[Dataset entries]

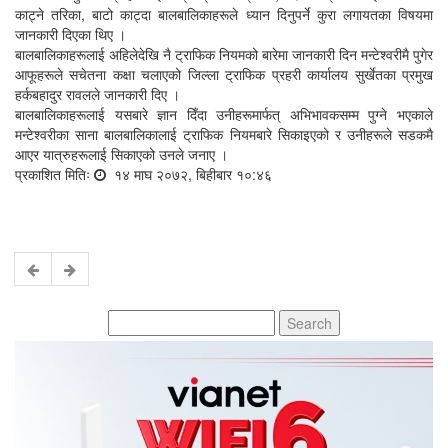
काट्ने तरिका, बाटो काट्दा बालबालिकाहरूले ध्यान दिनुपर्ने कुरा लगायतका विषयमा
जानकारी दिएका थिए ।
बालबालिकाहरूलाई अहिलेदेखि नै ट्राफिक नियमको बारेमा जानकारी दिन मन्टेश्वरीमै पुगेर
आफूहरूले सचेतना कक्षा चलाएको जिल्ला ट्राफिक प्रहरी कार्यालय सुर्खेतका प्रमुख
हर्कबहादुर रावलले जानकारी दिए ।
बालबालिकाहरूलाई यसबारे ज्ञान दिँदा उनीहरूमार्फत् अभिभावकसम्म पुग्ने भएकाले
मन्टेश्वरीका साना बालबालिकालाई ट्राफिक नियमबारे सिकाइएको र उनीहरूले सडकमै
आएर यात्रुहरूलाई सिकाएको उनले जनाए ।
प्रकाशित मितिः
१४ माघ २०७२, बिहीबार १०:४६
Search
for:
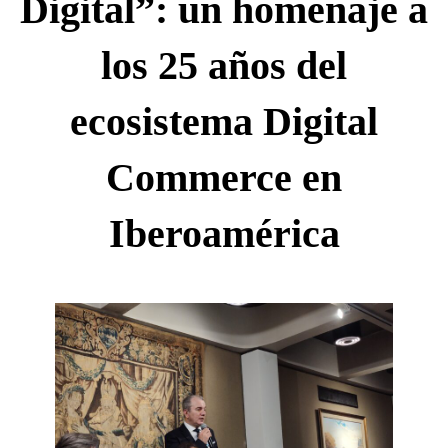
colección
Digital”: un homenaje a
los 25 años del
de
ecosistema Digital
libros
Commerce en
vivos
Iberoamérica
“Génesis
de
un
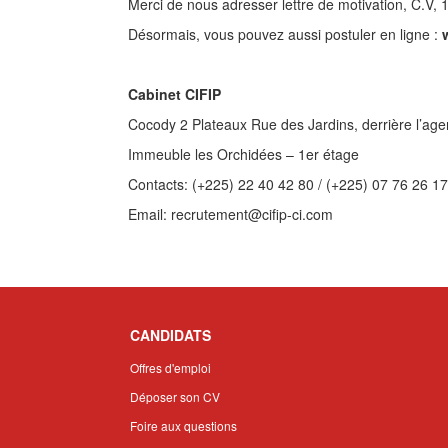
Merci de nous adresser lettre de motivation, C.V, 1 
Désormais, vous pouvez aussi postuler en ligne :
Cabinet CIFIP
Cocody 2 Plateaux Rue des Jardins, derrière l’ag
Immeuble les Orchidées – 1er étage
Contacts: (+225) 22 40 42 80 / (+225) 07 76 26 17
Email: recrutement@cifip-ci.com
CANDIDATS
Offres d'emploi
Déposer son CV
Foire aux questions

# DESCRIPTION OF THE TASK
Reproduce, word for word, every line from the start of the records down to and including the line with "प्रकाशित मितिः"; skip the pictures.

# SOLUTION FOR THIS PROBLEM
काट्ने तरिका, बाटो काट्दा बालबालिकाहरूले ध्यान दिनुपर्ने कुरा लगायतका विषयमा
जानकारी दिएका थिए ।
बालबालिकाहरूलाई अहिलेदेखि नै ट्राफिक नियमको बारेमा जानकारी दिन मन्टेश्वरीमै पुगेर
आफूहरूले सचेतना कक्षा चलाएको जिल्ला ट्राफिक प्रहरी कार्यालय सुर्खेतका प्रमुख
हर्कबहादुर रावलले जानकारी दिए ।
बालबालिकाहरूलाई यसबारे ज्ञान दिँदा उनीहरूमार्फत् अभिभावकसम्म पुग्ने भएकाले
मन्टेश्वरीका साना बालबालिकालाई ट्राफिक नियमबारे सिकाइएको र उनीहरूले सडकमै
आएर यात्रुहरूलाई सिकाएको उनले जनाए ।
प्रकाशित मितिः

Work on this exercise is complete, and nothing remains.